Oui, qu’il était expressif et coloré ce patois de mon enfance! “Berdasser” avec sa désinence péjorative en -asse est plus prégnant que peiner, trimer ou besogner, de même que l’est le verbe “acacher” pour dire appuyer, presser fortement. Partout perce le pittoresque. Dans les verbes bien sûr: “s’aisiner,” c’est être adroit à l’ouvrage, le faire avec aisance, tandis que “petasser,” c’est ne pas avancer en besogne; “berdasser,” c’est tenir des propos inconsidérés (d’où le péjoratif Marie-berdasse, commère de village); “bouquer,” attesté depuis 1752, et dont le sens d’être vexé et de faire la moue, est surtout vivant dans l’Ouest; “s’épivarder,” se plumer avec son bec comme le pivert, veut dire “faire le beau,” “s’acrapaudir,” c’est s’aplatir comme un crapaud; “frelasser,” c’est faire un bruit de ferraille. Citons encore le joli verbe “bouliter,” regarder par une “boulite” (i.e. une petite ouverture, une niche dans un mur ou un interstice) et par extension jeter un regard furtif.
L’ “aigail”(attesté depuis 1561 dans l’Ouest), c’est la rosée, tandis que l’ “ève,” c’est l’eau.
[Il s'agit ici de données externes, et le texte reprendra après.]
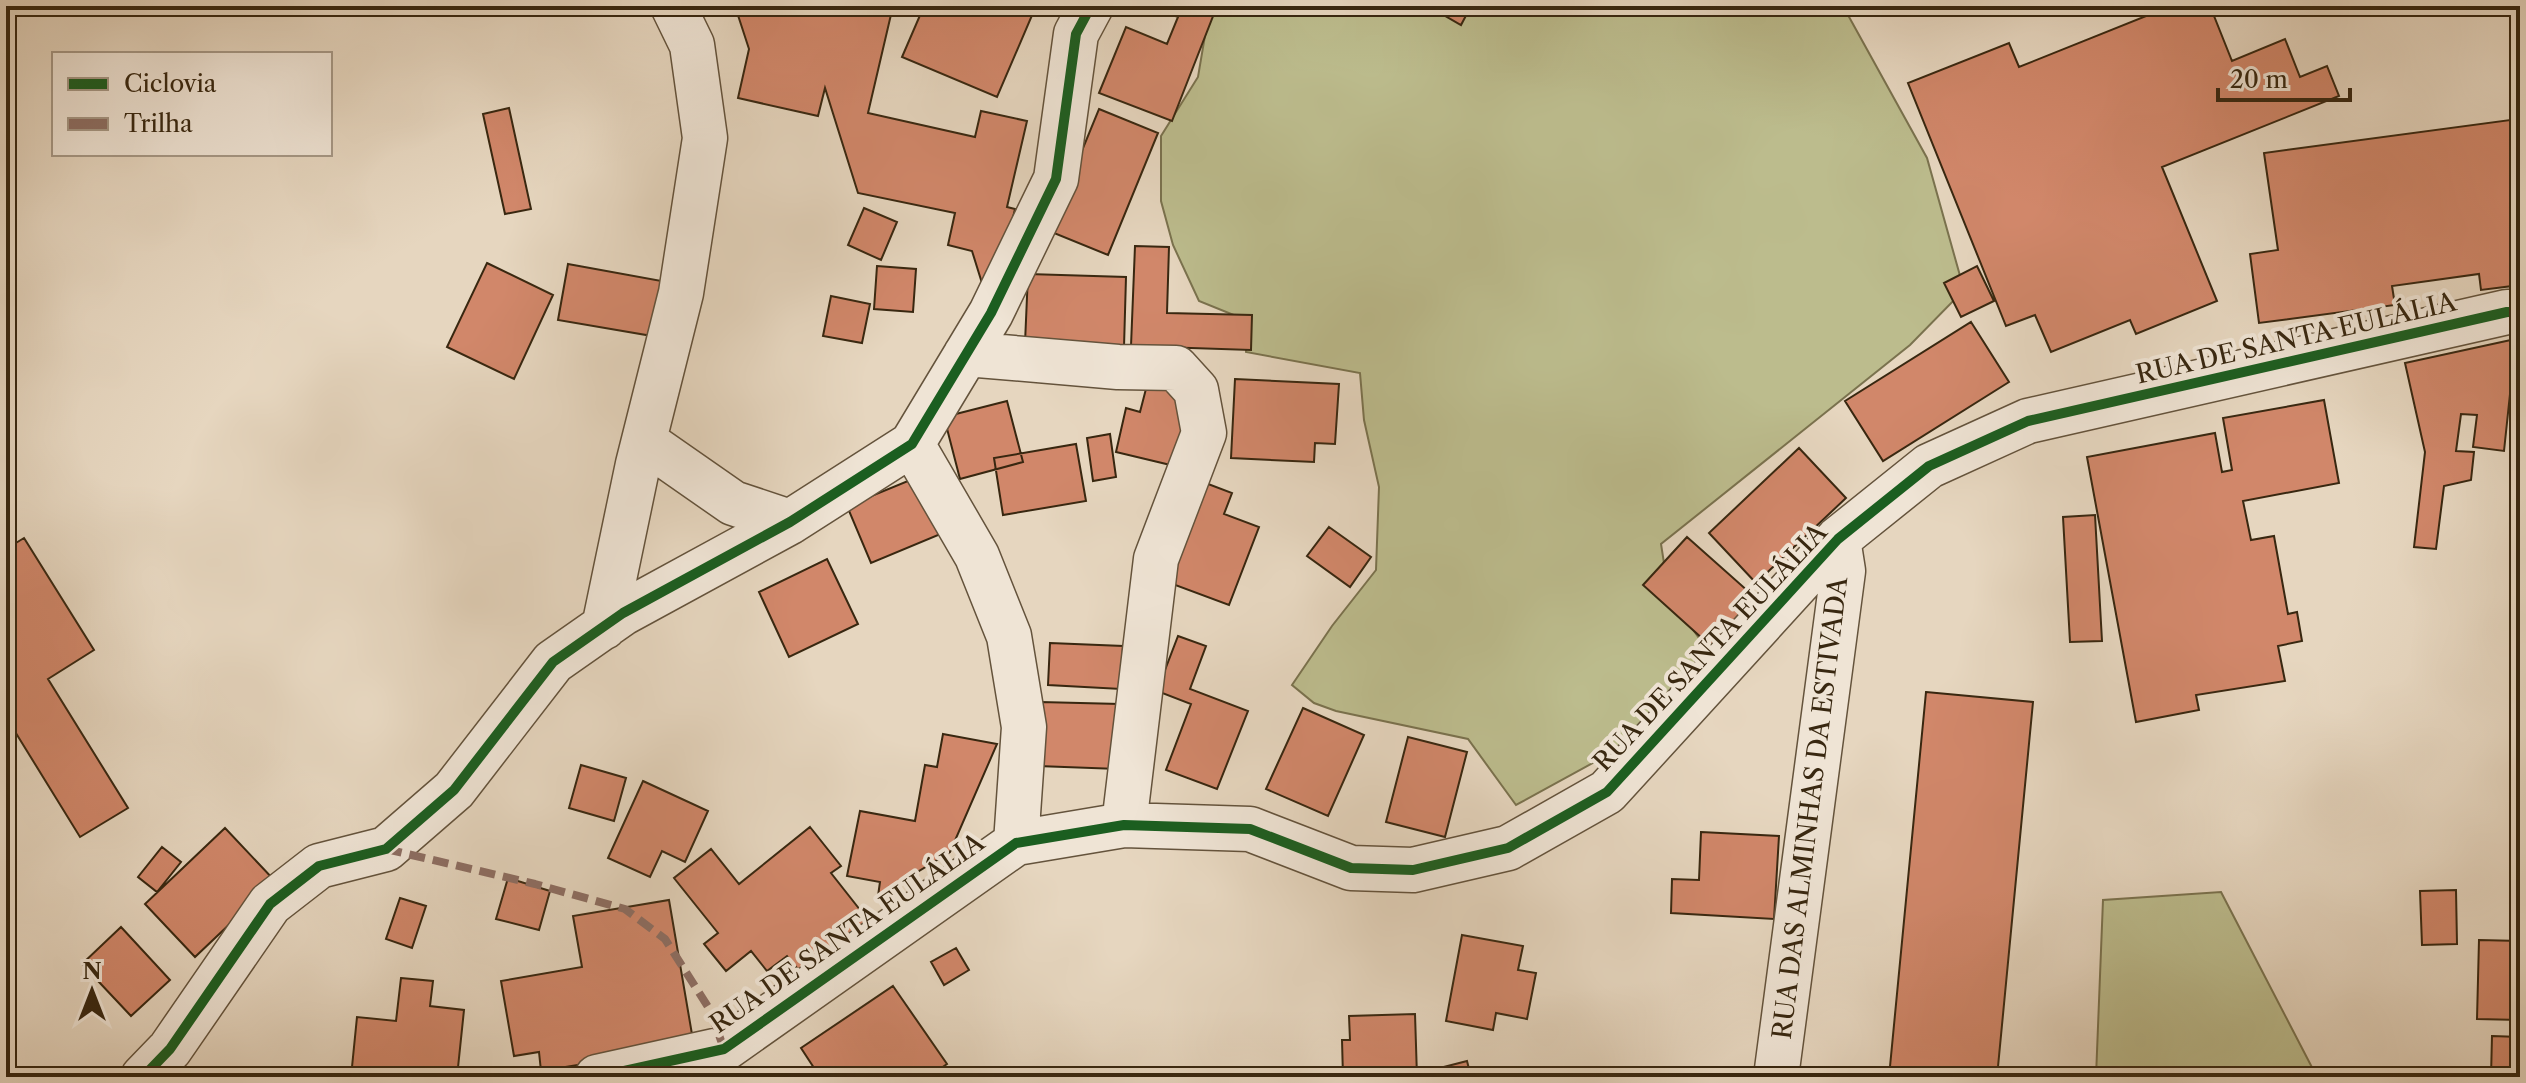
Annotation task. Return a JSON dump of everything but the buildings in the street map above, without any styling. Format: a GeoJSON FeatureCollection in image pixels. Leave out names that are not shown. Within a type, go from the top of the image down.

L’arena tela du latin devient chez Maurice Fombeur la poétique “arantèle” pour dire la toile d’araignée. L“ageasse” (ou par palatisation, l’“ayasse”), c’est la pie, tandis que la “grolle” (du latin gracula), c’est le corbeau; le “jau” (du latin gallus), c’est le coq; le “piron” c’est l’oison; un “bedet” c’est un jeune veau, un “viâ” comme l’écrit Marguerite Gurgand (NAB, 88), mais aussi un synonyme de nigaud; une “boude” est une génisse qui tête encore sa mère; le “lumat” c’est le limaçon et la loche, la limace. Le “fisson” c’est la langue fourchue de l’aspic et de la femme vipérine, c’est-à-dire médisante.
Comme le note encore notre conteuse, “le serpent", chez nous, est toujours féminin, peut-être en hommage à Mélusine” (NAB, 22); le “timbre” c’est l’abreuvoir taillé dans la pierre calcaire, un terme attesté dans l’Ouest depuis le XVIe siècle,et notamment chez Rabelais; une mitaine, c’est comme au Québec, un gant de laine, mais aussi une moufle de cuir épais servant à couper des épines et à fagoter les arbres.
C’est surtout dans les images que transparaît ce pittoresque. D’un hypocrite, on dira qu’ “il est franc comme un âne qui recule.” Au lieu de “amis comme cochons” on dira plutôt “amis comme gorets.”
Pour exprimer l’aisance, on dit des gens qu’ils sont “heureux comme poulets en mue” (La mue - dont parle également Marguerite Gurgand - est la cage étroite où l’on met la volaille à l’engrais.) “Chasser les perdrix coiffées” c’est courir les filles. “Etre accrêté comme un jau” c’est être rouge de colère comme un coq. “Plumer la grolle” c’est prendre une légère collation. “Faire un repas d’ouailles,” c’est manger sans boire.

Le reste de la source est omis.